## The problem
Return only the lines of the listing below that run from the line with "micrograph displays no" through the line with "staining of prostate", both ends included, exactly as written.

## Material to process
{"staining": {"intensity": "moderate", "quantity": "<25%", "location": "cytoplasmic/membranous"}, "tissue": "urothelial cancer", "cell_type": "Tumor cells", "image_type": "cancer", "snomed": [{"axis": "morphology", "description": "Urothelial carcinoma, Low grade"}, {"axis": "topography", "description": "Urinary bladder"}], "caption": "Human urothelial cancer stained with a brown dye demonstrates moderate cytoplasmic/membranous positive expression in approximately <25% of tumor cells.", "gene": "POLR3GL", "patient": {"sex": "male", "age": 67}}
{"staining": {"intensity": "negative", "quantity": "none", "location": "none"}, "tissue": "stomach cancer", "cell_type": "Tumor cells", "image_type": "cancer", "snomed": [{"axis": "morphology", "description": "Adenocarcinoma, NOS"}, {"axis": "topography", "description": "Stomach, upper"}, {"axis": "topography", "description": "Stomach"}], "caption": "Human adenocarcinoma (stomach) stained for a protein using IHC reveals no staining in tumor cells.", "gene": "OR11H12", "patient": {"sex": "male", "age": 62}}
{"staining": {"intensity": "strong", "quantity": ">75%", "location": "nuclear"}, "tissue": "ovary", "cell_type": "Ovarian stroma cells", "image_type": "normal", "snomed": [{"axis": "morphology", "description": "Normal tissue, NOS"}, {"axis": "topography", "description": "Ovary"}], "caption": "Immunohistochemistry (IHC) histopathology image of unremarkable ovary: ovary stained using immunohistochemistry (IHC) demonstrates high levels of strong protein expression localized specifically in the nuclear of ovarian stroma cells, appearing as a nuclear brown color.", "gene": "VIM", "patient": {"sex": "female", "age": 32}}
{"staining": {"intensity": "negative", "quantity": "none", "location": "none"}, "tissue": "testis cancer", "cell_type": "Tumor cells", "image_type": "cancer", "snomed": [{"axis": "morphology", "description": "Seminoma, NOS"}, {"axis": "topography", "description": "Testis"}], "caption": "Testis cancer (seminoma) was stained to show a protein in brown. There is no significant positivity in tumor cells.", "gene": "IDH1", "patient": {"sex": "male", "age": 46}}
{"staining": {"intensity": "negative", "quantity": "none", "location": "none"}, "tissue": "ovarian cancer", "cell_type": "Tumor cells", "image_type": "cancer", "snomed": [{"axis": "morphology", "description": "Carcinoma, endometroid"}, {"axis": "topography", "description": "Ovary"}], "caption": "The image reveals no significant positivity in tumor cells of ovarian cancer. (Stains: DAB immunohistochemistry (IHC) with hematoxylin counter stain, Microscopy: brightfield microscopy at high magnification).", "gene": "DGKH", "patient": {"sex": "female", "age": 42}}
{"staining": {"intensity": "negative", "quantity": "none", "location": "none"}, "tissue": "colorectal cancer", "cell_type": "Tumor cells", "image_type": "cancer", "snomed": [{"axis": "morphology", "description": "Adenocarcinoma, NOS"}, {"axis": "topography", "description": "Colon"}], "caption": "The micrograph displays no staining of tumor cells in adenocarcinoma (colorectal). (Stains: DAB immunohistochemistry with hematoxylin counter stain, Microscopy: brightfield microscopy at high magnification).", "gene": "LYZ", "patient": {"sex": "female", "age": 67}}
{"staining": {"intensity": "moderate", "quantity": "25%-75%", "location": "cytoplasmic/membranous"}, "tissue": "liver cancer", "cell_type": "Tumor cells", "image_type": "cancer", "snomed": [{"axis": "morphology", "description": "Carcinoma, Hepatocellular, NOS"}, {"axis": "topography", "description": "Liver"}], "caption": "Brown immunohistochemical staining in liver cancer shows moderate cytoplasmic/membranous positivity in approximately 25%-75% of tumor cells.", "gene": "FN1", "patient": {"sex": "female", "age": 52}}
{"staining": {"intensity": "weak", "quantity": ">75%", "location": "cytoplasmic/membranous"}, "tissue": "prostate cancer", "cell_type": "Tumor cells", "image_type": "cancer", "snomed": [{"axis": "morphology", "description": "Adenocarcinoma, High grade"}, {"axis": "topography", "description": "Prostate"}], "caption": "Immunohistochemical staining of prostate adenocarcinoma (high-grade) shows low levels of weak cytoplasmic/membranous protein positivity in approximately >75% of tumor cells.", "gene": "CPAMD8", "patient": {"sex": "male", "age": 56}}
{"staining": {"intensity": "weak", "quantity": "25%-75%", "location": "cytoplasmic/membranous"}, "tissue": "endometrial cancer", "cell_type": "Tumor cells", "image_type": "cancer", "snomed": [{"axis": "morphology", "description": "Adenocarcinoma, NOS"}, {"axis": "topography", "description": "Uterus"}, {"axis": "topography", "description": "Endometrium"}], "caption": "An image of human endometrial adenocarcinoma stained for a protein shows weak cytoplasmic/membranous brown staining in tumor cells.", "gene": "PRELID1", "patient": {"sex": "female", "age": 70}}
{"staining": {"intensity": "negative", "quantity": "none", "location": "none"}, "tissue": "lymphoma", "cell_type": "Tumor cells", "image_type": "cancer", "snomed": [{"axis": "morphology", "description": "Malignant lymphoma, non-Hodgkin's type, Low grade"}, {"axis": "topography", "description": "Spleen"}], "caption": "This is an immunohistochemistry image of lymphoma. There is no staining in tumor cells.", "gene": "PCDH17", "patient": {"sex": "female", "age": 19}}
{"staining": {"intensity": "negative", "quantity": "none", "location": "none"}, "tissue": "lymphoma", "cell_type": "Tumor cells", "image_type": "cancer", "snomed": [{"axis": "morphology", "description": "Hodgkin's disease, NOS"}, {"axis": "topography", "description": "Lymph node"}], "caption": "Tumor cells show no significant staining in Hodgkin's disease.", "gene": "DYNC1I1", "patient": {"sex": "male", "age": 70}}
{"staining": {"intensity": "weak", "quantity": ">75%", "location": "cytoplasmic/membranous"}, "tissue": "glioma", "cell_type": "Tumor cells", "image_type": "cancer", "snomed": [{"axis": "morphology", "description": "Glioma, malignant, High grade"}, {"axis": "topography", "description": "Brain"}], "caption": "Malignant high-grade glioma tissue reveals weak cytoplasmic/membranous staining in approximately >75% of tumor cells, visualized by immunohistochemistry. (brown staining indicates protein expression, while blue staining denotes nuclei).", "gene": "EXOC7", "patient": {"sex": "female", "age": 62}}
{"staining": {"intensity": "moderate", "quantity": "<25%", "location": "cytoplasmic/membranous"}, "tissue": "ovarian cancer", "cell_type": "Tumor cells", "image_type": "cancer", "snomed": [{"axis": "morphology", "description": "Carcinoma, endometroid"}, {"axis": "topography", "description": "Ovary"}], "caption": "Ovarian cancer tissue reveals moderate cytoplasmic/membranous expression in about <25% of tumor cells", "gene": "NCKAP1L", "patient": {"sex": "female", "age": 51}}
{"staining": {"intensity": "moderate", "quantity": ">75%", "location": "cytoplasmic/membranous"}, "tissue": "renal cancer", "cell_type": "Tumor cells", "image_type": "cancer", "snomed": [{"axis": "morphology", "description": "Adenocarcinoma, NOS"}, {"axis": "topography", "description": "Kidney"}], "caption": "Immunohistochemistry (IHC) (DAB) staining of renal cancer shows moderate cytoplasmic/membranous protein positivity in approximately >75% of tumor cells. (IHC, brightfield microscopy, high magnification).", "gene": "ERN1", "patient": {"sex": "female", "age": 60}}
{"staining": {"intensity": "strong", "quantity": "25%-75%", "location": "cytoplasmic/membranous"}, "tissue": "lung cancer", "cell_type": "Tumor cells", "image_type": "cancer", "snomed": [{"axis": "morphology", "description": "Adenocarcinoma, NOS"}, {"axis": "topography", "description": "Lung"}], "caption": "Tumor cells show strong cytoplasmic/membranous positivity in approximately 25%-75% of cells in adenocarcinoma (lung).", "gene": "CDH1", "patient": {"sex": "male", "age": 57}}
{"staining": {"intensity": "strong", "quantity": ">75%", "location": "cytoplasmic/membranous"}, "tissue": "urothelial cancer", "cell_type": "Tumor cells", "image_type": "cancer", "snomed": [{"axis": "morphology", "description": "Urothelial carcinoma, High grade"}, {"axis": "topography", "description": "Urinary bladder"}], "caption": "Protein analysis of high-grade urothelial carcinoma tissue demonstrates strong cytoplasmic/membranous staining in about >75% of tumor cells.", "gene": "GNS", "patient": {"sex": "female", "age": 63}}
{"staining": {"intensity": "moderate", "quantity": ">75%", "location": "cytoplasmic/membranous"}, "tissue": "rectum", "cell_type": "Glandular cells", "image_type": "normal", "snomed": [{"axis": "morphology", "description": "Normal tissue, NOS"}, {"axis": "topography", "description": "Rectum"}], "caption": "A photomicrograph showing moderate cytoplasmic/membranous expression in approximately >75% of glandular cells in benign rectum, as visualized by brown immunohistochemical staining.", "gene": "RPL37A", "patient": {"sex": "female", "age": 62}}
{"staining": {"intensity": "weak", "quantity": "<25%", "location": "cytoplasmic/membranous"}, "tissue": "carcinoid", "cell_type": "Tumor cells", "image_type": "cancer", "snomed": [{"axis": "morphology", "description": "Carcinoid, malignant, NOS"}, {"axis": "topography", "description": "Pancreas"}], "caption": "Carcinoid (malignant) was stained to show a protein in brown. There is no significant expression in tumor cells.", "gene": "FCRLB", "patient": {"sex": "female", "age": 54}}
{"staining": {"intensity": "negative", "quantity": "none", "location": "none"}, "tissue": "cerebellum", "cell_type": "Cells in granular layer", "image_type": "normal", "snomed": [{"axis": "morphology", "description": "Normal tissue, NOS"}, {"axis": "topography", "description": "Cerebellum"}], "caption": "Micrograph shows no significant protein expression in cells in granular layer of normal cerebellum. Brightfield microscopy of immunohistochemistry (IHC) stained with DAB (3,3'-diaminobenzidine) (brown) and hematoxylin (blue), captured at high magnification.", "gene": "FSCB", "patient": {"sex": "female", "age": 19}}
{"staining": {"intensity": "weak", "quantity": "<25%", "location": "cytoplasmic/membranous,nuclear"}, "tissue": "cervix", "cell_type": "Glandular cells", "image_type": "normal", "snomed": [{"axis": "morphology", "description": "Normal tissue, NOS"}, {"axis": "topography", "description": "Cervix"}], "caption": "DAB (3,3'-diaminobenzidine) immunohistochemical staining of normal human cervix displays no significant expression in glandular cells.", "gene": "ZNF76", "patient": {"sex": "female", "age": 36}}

## Your response
{"staining": {"intensity": "negative", "quantity": "none", "location": "none"}, "tissue": "colorectal cancer", "cell_type": "Tumor cells", "image_type": "cancer", "snomed": [{"axis": "morphology", "description": "Adenocarcinoma, NOS"}, {"axis": "topography", "description": "Colon"}], "caption": "The micrograph displays no staining of tumor cells in adenocarcinoma (colorectal). (Stains: DAB immunohistochemistry with hematoxylin counter stain, Microscopy: brightfield microscopy at high magnification).", "gene": "LYZ", "patient": {"sex": "female", "age": 67}}
{"staining": {"intensity": "moderate", "quantity": "25%-75%", "location": "cytoplasmic/membranous"}, "tissue": "liver cancer", "cell_type": "Tumor cells", "image_type": "cancer", "snomed": [{"axis": "morphology", "description": "Carcinoma, Hepatocellular, NOS"}, {"axis": "topography", "description": "Liver"}], "caption": "Brown immunohistochemical staining in liver cancer shows moderate cytoplasmic/membranous positivity in approximately 25%-75% of tumor cells.", "gene": "FN1", "patient": {"sex": "female", "age": 52}}
{"staining": {"intensity": "weak", "quantity": ">75%", "location": "cytoplasmic/membranous"}, "tissue": "prostate cancer", "cell_type": "Tumor cells", "image_type": "cancer", "snomed": [{"axis": "morphology", "description": "Adenocarcinoma, High grade"}, {"axis": "topography", "description": "Prostate"}], "caption": "Immunohistochemical staining of prostate adenocarcinoma (high-grade) shows low levels of weak cytoplasmic/membranous protein positivity in approximately >75% of tumor cells.", "gene": "CPAMD8", "patient": {"sex": "male", "age": 56}}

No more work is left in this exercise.